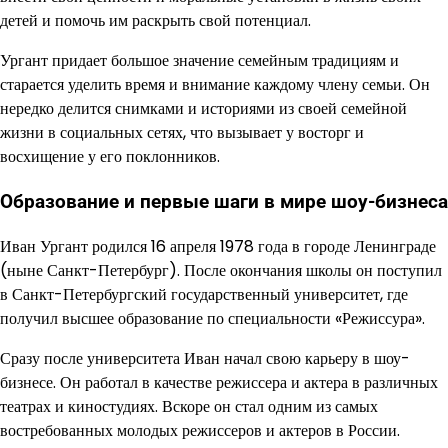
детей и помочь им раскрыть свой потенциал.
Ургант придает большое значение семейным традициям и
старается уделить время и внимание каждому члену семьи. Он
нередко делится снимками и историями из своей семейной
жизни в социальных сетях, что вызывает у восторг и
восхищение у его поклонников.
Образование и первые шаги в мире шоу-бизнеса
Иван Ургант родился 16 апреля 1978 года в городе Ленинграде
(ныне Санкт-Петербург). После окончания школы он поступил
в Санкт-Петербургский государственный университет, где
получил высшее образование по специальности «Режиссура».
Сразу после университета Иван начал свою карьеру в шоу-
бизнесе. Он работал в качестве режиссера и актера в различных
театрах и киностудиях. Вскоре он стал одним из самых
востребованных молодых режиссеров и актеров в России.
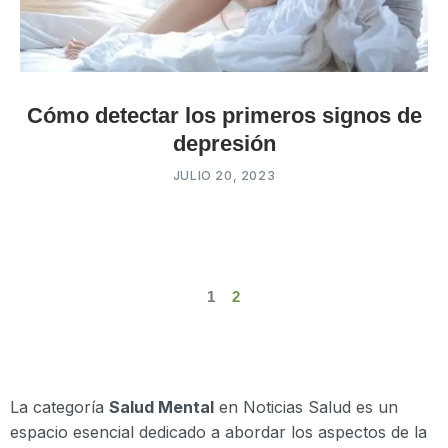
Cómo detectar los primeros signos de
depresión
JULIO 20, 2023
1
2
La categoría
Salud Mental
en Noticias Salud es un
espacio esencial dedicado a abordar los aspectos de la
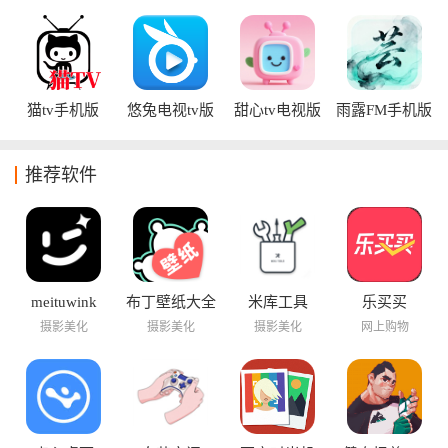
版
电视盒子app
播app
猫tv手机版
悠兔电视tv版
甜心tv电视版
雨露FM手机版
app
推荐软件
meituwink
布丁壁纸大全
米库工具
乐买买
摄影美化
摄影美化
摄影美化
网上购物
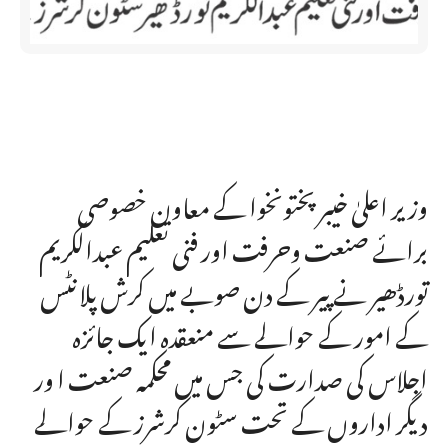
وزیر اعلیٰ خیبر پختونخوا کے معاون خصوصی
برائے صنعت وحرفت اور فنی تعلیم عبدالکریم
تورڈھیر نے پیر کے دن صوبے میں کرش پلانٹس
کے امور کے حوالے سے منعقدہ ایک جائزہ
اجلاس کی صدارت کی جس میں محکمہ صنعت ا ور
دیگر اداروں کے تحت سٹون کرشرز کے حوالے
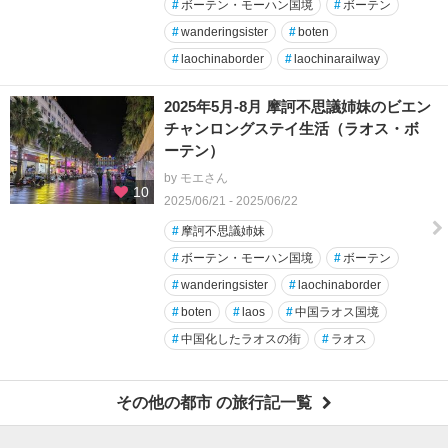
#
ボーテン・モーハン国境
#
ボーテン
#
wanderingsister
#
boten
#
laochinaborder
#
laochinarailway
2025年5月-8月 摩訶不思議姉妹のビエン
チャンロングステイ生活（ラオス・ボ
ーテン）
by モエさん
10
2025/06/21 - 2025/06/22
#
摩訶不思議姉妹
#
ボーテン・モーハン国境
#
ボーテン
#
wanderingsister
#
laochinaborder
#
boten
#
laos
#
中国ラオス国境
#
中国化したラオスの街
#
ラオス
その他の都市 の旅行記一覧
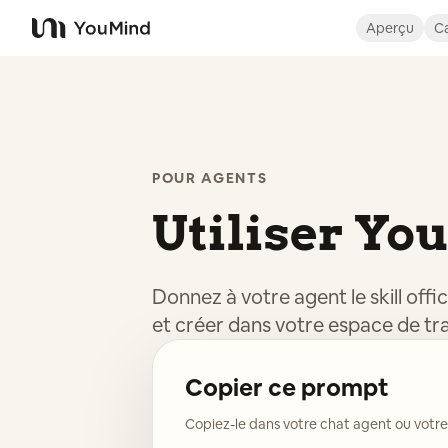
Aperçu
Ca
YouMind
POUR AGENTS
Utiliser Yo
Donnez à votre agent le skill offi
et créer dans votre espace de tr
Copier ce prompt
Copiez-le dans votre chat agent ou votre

════════════════════

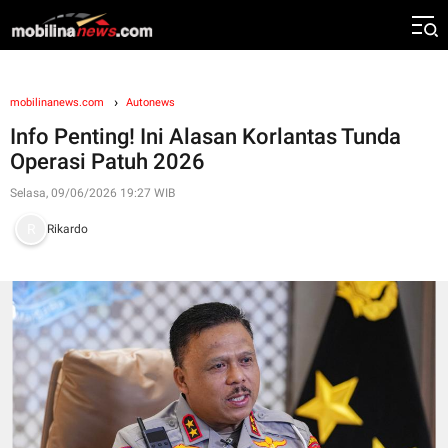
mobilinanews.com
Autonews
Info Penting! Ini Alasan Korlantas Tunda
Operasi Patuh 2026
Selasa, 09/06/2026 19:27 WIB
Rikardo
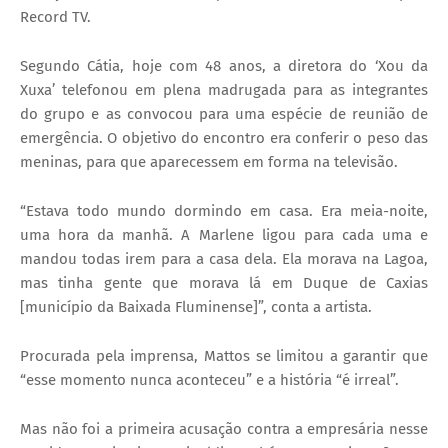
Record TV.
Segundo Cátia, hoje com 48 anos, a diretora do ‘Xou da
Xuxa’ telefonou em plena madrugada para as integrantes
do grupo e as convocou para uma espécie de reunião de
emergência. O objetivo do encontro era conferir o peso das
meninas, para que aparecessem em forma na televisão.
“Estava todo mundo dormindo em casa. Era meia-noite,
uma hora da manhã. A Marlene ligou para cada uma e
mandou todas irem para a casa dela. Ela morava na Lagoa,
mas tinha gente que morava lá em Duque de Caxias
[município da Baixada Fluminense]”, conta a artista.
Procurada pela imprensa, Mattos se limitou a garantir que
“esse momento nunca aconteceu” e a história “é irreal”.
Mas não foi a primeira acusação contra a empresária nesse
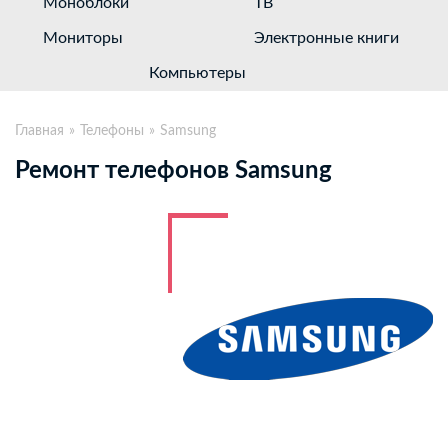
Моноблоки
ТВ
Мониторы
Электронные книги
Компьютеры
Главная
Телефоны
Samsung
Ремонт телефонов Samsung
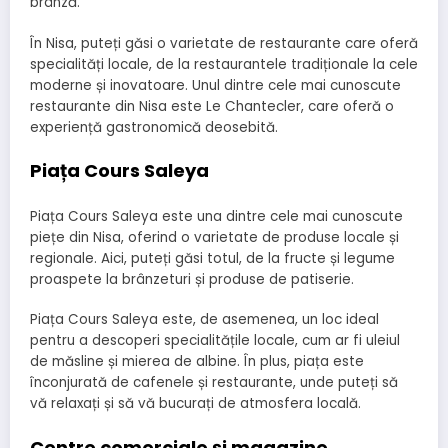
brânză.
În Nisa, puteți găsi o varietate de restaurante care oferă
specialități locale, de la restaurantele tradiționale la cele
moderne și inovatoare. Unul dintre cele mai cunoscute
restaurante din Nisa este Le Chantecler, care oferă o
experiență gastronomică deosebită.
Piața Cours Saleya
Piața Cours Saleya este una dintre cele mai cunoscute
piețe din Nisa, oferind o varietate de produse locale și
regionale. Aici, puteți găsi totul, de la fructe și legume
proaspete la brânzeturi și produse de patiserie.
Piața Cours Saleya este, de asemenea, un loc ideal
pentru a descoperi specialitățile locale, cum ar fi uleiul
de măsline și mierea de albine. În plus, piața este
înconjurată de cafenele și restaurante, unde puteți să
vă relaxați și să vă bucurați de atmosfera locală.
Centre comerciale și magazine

════════════════════

**Written task**
Here the job is to copy the listing above word for word, starting at the line with "mas tinha gente" and ending at the line with "înconjurată de cafenele", and to leave out the pictures.

**Output of the task**
mas tinha gente que morava lá em Duque de Caxias
[município da Baixada Fluminense]”, conta a artista.
Procurada pela imprensa, Mattos se limitou a garantir que
“esse momento nunca aconteceu” e a história “é irreal”.
Mas não foi a primeira acusação contra a empresária nesse
Моноблоки
ТВ
Мониторы
Электронные книги
Компьютеры
Главная
Телефоны
Samsung
Ремонт телефонов Samsung
brânză.
În Nisa, puteți găsi o varietate de restaurante care oferă
specialități locale, de la restaurantele tradiționale la cele
moderne și inovatoare. Unul dintre cele mai cunoscute
restaurante din Nisa este Le Chantecler, care oferă o
experiență gastronomică deosebită.
Piața Cours Saleya
Piața Cours Saleya este una dintre cele mai cunoscute
piețe din Nisa, oferind o varietate de produse locale și
regionale. Aici, puteți găsi totul, de la fructe și legume
proaspete la brânzeturi și produse de patiserie.
Piața Cours Saleya este, de asemenea, un loc ideal
pentru a descoperi specialitățile locale, cum ar fi uleiul
de măsline și mierea de albine. În plus, piața este
înconjurată de cafenele și restaurante, unde puteți să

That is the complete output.